Whitefish Energy Holdings workers repair power line towers after the passing of Hurricane Maria in Manati, Puerto Rico on Oct. 31, 2017.

Ricardo Arduengo / AFP / Getty Images

Days after Puerto Rico Gov. Ricardo Rosselló canceled Montana power company Whitefish Energy's $300-million contract to fix the island's energy grid, Sen.
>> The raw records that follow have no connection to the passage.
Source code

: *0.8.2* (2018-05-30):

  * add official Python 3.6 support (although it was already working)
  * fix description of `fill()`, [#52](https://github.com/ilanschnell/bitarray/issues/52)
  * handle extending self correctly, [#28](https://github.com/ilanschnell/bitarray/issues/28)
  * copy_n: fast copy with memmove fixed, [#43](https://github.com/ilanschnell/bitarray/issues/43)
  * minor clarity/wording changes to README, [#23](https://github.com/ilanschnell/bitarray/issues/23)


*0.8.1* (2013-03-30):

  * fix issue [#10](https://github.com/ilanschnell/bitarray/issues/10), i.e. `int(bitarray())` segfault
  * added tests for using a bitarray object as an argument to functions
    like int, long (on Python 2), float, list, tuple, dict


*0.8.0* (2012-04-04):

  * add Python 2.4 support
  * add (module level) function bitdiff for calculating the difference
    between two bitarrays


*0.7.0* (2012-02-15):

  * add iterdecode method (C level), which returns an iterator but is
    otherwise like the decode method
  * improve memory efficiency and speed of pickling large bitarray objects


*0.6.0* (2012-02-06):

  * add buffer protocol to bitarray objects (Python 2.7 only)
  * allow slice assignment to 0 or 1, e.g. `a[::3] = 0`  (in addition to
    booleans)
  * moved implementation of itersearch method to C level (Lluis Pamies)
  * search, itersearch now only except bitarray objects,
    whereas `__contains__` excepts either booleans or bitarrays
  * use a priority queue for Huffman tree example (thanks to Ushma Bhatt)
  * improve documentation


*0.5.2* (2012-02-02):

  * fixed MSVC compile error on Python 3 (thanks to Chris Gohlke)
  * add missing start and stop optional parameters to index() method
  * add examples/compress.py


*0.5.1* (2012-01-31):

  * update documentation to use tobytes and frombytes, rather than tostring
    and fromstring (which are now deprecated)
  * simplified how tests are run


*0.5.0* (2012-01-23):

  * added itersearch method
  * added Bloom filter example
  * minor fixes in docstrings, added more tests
Claire McCaskill wants to know how public funds were used in the failed deal.

The deal came under scrutiny from territorial and federal regulators after a weather.com story first revealed that the company had been contracted by the Puerto Rican government utility without a competitive bidding process, bypassing the companies that usually assist in the immediate aftermath of a disaster like Hurricane Maria.

In a letter to Brock Long, the administrator of the Federal Emergency Management Agency (FEMA), McCaskill requested "information about the agency's role in "providing oversight of taxpayer dollars used to fund the repair of Puerto Rico's electrical grid."

"I am particularly troubled by two recent revelations: first, PREPA [Puerto Rico Electric Power Authority] may already have paid Whitefish using federal disaster relief funding, possibly without knowledge, and second, PREPA has awarded another large contract that contains questionable terms and implicates hundreds of millions of federal taxpayer dollars," she wrote.

McCaskill, who is the top-ranking Democrat on the Governmental Affairs Committee, also wants more details into the US Army Corps. of Engineers' (USACE) decision against contracting Whitefish to assist with Puerto Rico's recovery, citing the company's unwillingness "to agree to comply with federal procurement laws." The cost of contracting the company was deemed "more than double what USACE considered appropriate."

In a separate letter to Whitefish CEO Andrew Techmanski, McCaskill is also asking for details about the contracting process and the source of funds paid to the company before the contract was canceled, noting that FEMA awarded more than $215 million in funding to PREPA between Oct. 10 and Oct. 23 to fix the power grid.

"A FEMA official informed Committee staff it is possible that FEMA funds will be used by Whitefish. The FEMA official also indicated that FEMA did not review and approve actual expenses prior to awarding the $215 million in Public Assistance funds," she wrote in the letter. "Although FEMA issued an official statement representing it has not provided any reimbursement to Puerto Rico for the PREPA contract with Whitefish, it is possible that PREPA has already been using federal taxpayer dollars to pay your company."

The letter comes amid multiple ongoing inquiries into the contract and, more broadly, the operations of the Puerto Rico Electric Power Authority after the hurricane.

In an interview on BuzzFeed News' AM2DM on Thursday morning, Rosselló, Puerto Rico's governor, blamed the decision to contract Whitefish Energy on the Army Corps. of Engineers' slow progress in restoring the grid.

"They have said and stipulated that we were going to get this up quickly and be there immediately and it's 35 days after signing the contract and still their brigades are not in Puerto Rico," he said of the Army Corps. of Engineers.